**Exercise text:**
================
When “Procrastination” Isn’t Laziness

How a physician stopped pushing and finally moved forward.

A Note on This Story

This is my own story from the early days of building The Lotus Revolution. I share it not as a polished success narrative, but as a real-time example of the very work I guide my clients through: the moment when the body speaks, and we finally stop long enough to listen.

The Surface Goal

Create a Coach/Client Agreement so I could begin onboarding clients.

On paper, this was simple. I had already spoken with a lawyer. I had purchased a solid draft that needed only minor customization. My own business coach had created a template for me. All that remained was filling in the details.

The Hidden Obstacle

I didn't do it.

Not for a day or two, but for weeks. I stayed busy with tasks that felt safer and easier. I told myself I was moving forward while quietly circling the one thing I kept not doing.

When my business coach asked where I was in the process, I sheepishly admitted that I had been procrastinating.

Her response was direct:

“Why are you procrastinating when it’s basically done?”

I felt it immediately: defensiveness, embarrassment, shame — then a flash of anger. I started questioning myself, questioning my decision to hire her, questioning whether I was capable of building this practice at all.

Then she asked a different question:

“What’s stopping you from accepting it as is?”

That question made me pause long enough to notice something important: my body was trying to tell me something, and I hadn’t been listening.

The Body Data

I stopped pushing. I got still.

As I brought my attention to the agreement, I noticed:

  • A tightening in my chest — fear, in my body’s language

  • My shoulders rounding forward — the posture of protection

The intensity didn’t match the task. That was the clue.

In somatic coaching, we call this “body data” — physical signals that carry emotional information the mind alone cannot access.

The Deeper Pattern

The agreement wasn’t the real issue. What it represented was.

I’ve practiced medicine for nearly thirty years. Throughout that career, there has been a quiet, persistent shadow: the fear of being sued. Many physicians carry this — especially those in high-risk specialties like emergency medicine, where being named in a lawsuit is not uncommon, even when nothing wrong was done.

Even when nothing happens, the mere possibility creates chronic vigilance, self-doubt, and a constant undercurrent of needing to protect yourself.

In that moment, my nervous system wasn’t responding to a business document. It was responding to decades of medical-legal anxiety. My body had learned a simple equation:

Legal document = danger

So I treated a routine business task as if it were a threat — even though the stakes were entirely different.

The Reframe

Once I could see what was actually happening, the agreement came back into proportion.

This was not medicine. This was not malpractice. This was a normal boundary-setting tool for a new chapter of my life, one I had chosen freely, on my own terms.
================
**Activity:**
Duplicate the passage of the procrastination text between "In that moment, my" and "back into proportion.", inclusive. Work only from the text on procrastination and body data.

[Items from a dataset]
================
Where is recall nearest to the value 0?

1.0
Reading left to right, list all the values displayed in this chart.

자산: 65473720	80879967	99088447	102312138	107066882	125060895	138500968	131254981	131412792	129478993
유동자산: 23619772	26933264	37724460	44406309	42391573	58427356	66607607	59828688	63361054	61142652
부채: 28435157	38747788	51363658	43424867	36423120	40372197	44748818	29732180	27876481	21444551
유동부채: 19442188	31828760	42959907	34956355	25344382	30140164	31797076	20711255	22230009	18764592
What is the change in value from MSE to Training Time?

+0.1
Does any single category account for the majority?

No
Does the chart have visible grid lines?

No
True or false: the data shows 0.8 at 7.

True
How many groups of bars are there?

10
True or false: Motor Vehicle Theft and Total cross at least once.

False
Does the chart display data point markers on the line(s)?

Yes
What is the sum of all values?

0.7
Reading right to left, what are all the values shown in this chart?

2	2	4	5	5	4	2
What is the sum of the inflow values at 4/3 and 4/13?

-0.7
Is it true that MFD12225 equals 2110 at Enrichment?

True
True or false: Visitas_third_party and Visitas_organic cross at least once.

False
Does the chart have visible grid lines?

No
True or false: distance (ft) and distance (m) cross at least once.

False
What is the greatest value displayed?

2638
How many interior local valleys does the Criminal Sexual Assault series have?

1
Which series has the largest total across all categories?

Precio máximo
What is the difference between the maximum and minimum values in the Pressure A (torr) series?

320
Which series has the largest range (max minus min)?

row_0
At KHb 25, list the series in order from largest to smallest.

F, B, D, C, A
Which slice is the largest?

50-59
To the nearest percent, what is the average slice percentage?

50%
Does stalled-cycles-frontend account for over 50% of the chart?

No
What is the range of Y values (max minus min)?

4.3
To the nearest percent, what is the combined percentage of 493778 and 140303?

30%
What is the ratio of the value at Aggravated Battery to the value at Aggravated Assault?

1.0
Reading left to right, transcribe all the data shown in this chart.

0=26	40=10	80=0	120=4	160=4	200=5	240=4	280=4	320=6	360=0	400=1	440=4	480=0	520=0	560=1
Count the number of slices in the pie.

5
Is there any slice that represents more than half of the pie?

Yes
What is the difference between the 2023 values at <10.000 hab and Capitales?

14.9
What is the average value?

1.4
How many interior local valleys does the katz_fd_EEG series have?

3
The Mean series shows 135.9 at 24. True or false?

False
================
**Exercise response:**
In that moment, my nervous system wasn’t responding to a business document. It was responding to decades of medical-legal anxiety. My body had learned a simple equation:

Legal document = danger

So I treated a routine business task as if it were a threat — even though the stakes were entirely different.

The Reframe

Once I could see what was actually happening, the agreement came back into proportion.